Tang Contemporary Art is excited to present works by an international roster of artists on the theme 'Reinvigoration'. Showing motives of portraiture, classical imagery, and traditional iconography, these works will explore how contemporary artists interact with and appropriate longstanding cultures throughout human history.
As one of the world's most critical artists, Ai Weiwei (b.1957) endeavours not just to spread Chinese culture across the globe, but appropriate it to express modern, reflective ideas. A zodiac sign can be mythical and symbolic from Chinese tales, but can also be down-to-earth and playful as presented with lego as a medium. Also exploring the development of Chinese history, Mao Xuhui (b.1956) focuses on the governing body's authoritative and straining measures. The 'scissor', throughout his 60 years of artistic careers, marks as his most representative symbolism. What is seen ordinary and long-established, to Mao, can also be an object subjected to metaphysics, taking on abstract forms, colours, lines, and planes to signify critical perspectives. Chinese master Tan Ping (b.1960) questions about abstraction as well. In fact, his 40 years of painting career revolves around the interrogation of traditional painting fundamentals. Is painting a point, a line, a plane, or a symphony of the three? Is it form or concept, process or result? All of which are questions that constitute his artistic philosophy beyond realism. Pang Maokun (b.1963), on the other hand, appropriates traditionalism in terms of the figurative and on a more personal, intimate level. Family members or friends of the artist, while rendered in a seemingly established style of mimetic oil painting, are also illuminated through post-modern methods. Visual mechanisms, in particular, is Pang's latest enthusiasm. By distorting perspectives and directions of looking, he explores modern concepts about the relationship between the viewer and the art.
Contemporary Chinese artists are often also interested in reviving the Western classical. Since the 1970s, Chen Danqing (b.1953) has been revolutionary in innovating the genre of realistic portraiture in China, and is continuing to do so lately with Western subjects. Royal aristocrats are reimagined as modern individuals; while classical painters like Picasso and Matisse are appropriated as histories to be revisited. Contrarily, despite having a similar background to Chen as a Chinese avant-garde since the 1970s, Zhu Jinshi (b.1954) has developed a style of abstraction instead. He revitalises the classical by developing from the twentieth German Expressionism. Using thick, bold brushstrokes of oil paint, the common representation is replaced by how the world 'visually feels'. From natural scenery to everyday objects, they become colour blocks that reflect sentiments.

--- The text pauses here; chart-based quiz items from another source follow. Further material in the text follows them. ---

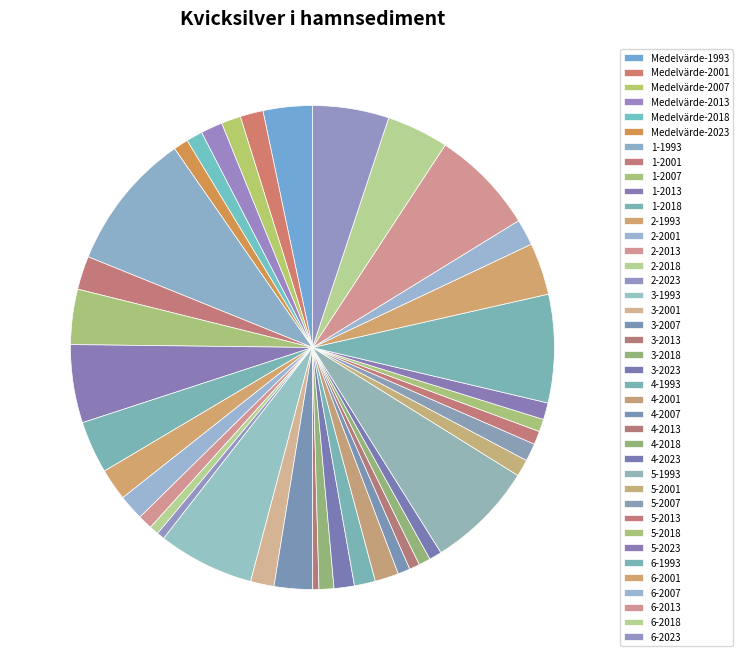

What percentage is the 1-1993 slice, to the nearest percent?

9%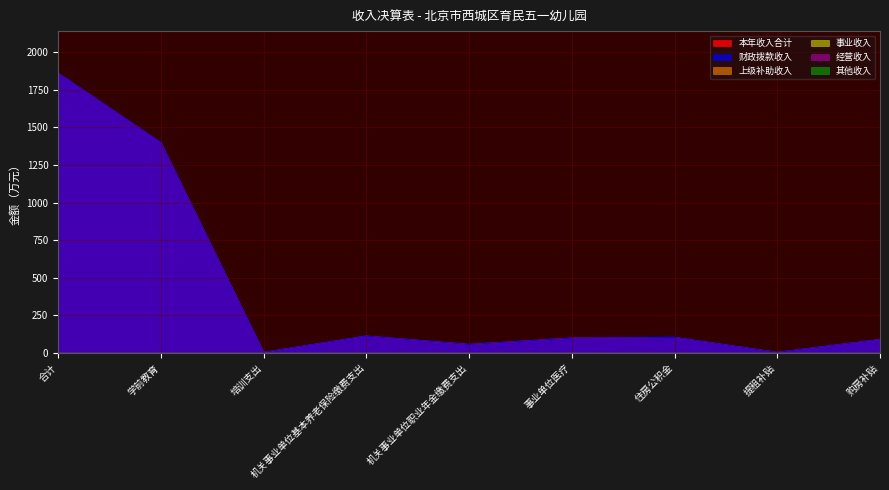

How many lines are shown in the chart?

6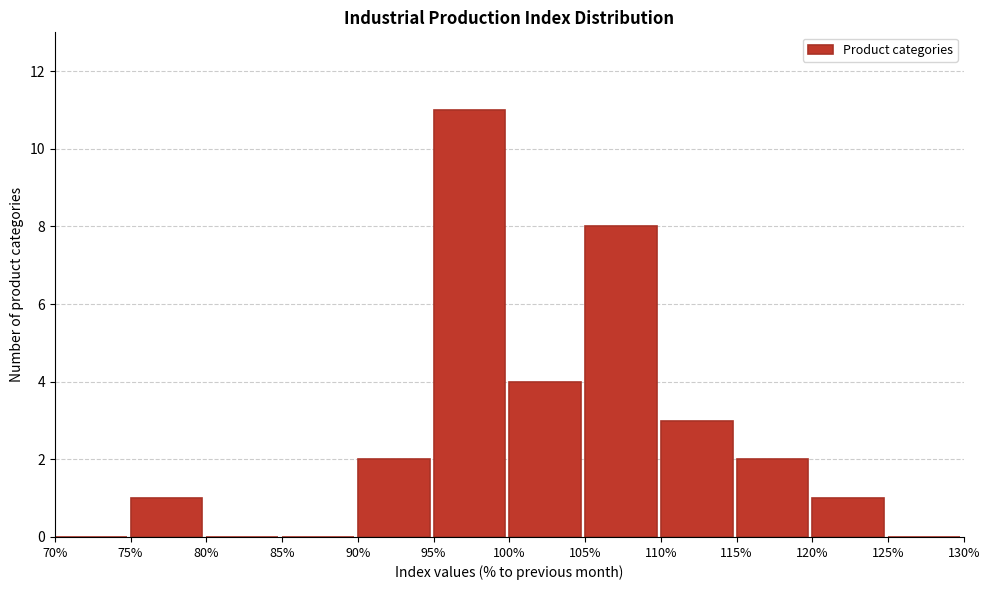

What is the height of the bar covering 105% to 110% on the x-axis? The values are not printed on the chart, so give them approximately, as read against the axis.

8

How do Southeast Asian artists and international artists view these longstanding cultures then? Filipino artist Jigger Cruz (b. 1984) appropriates classical paintings directly to destruction. Familiar images are covered with gestural and thick oil paint, as if becoming victims of vandalisation. Yet, Cruz's attention is not on what has been removed, but on how our perception can be changed when viewing the past. Korean artist Chun Kwang Young (b.1944) tackles this transformation of the past even more directly. By crafting Korean mulberry paper into crystal-like sculptures, Chun is simultaneously breaking down the written texts on the paper and reforming them into a part of these metamorphic, living entities. The past is thus revived and reendowed with new meanings. German artist Jonas Burgert (b.1969) presents a similar view. With his most renowned style of mythologised and exotic figures, different cultures seem to have interweaved and integrated into their clothing and ornaments. The old and the established are hence fluid and changeable, reflective of each individual's feelings and experience.
This selection of artworks brings together how artists of different generations and nationalities perceive and respond to the concept of culture. The past and the classic can hence be reinvigorated and re-presented in contemporary means, further enriching what has already been established.